I have great faith in Aline's charm. I've seen several clever and important men go down before it; but somehow I felt doubtful about Somerled. If Aline has a lack—I may admit it here—it is temperament. Possibly I have a touch of what she misses. And until I began to write, I often wished to be without it. Anyhow, I can see that, sweet and delightful as she is, a man of temperament might in exalted moments find a note flat in the music of companionship.
Somerled has, I should think, spent at least ten years in trying to bury his temperament under layers of hard common sense. But all the time it was there, like boiling hot lava under a cold crust; and when Aline told me how he valued their friendship, I wondered whether she were right, and just how deeply his admiration of her was rooted in his heart. I wondered if she were the type of woman he would want, not only for a friend, but by and by for his wife; and caring for Aline as I do, I worried about her affairs a good deal, apart from the influence they were likely to have on the book. Still, I confess I thought as much about the people in the story I had in mind as I did of my sister—if not more, at that time.
Then, the night Aline and I had our big talk about Somerled, the Girl came. And that was the end of the book for me too.
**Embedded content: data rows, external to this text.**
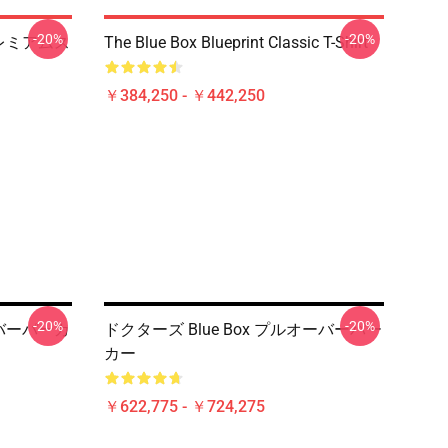
-20%
-20%
プレミアムス
The Blue Box Blueprint Classic T-Shirt
￥384,250 - ￥442,250
-20%
-20%
ーバーパーカ
ドクターズ Blue Box プルオーバーパー
カー
￥622,775 - ￥724,275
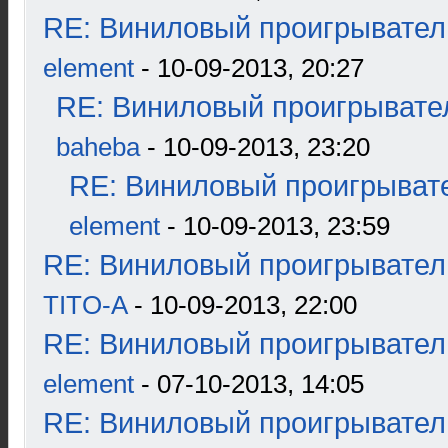
RE: Виниловый проигрыватель
element
- 10-09-2013, 20:27
RE: Виниловый проигрывател
baheba
- 10-09-2013, 23:20
RE: Виниловый проигрывате
element
- 10-09-2013, 23:59
RE: Виниловый проигрыватель
TITO-A
- 10-09-2013, 22:00
RE: Виниловый проигрыватель
element
- 07-10-2013, 14:05
RE: Виниловый проигрыватель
If some time I grow callous enough to write her into a romance (she'd fit into nothing else), I doubt if I could make clear the extraordinary and instantaneous effect of her on all those she approaches.
It isn't only her looks, though she's beautiful, as some blithe sprite met by chance in a forest. It isn't only her youth, for she is too absurdly young. A girl, to be taken seriously by a grown man, should be at least one-and-twenty. She is, I believe, on the lilied edge of eighteen. Ridiculous! Yet where she is, other women, also beautiful and also young, are dimmed like candles that have burned all night when a window is flung open in the face of sunrise. Something in her eyes, her smile, the turn of her head, the light on her lashes and the shadow under them, the way she catches in her breath when she laughs and looks at you, the curl of her hair and the colour and fragrance of it, call to the deeps in a man. I defy any man to resist her completely. I have watched men in the street as I walked with her, or in hotel dining-rooms as she came in. Be they old or young, weak or strong, grave or gay, intelligent or dull, at sight of her the same pagan light of romance springs into their eyes. Mysterious and irresistible as the lure of the Pied Piper is the lure of this child who knows nothing of her own power.
She is a true daughter of Nature, but—she is also the daughter of Mrs. Bal.
Can Mrs. Ballantree MacDonald have been such a one when she was eighteen? No, in spite of the haunting, almost impish likeness, I'm sure she cannot. But I think Somerled wonders, and that now and then the relationship and the resemblance creep between him and his instinctive perception of truth in the girl.
She came to us with Somerled on the night of our first sight of her, leading him as Una might have led her lion.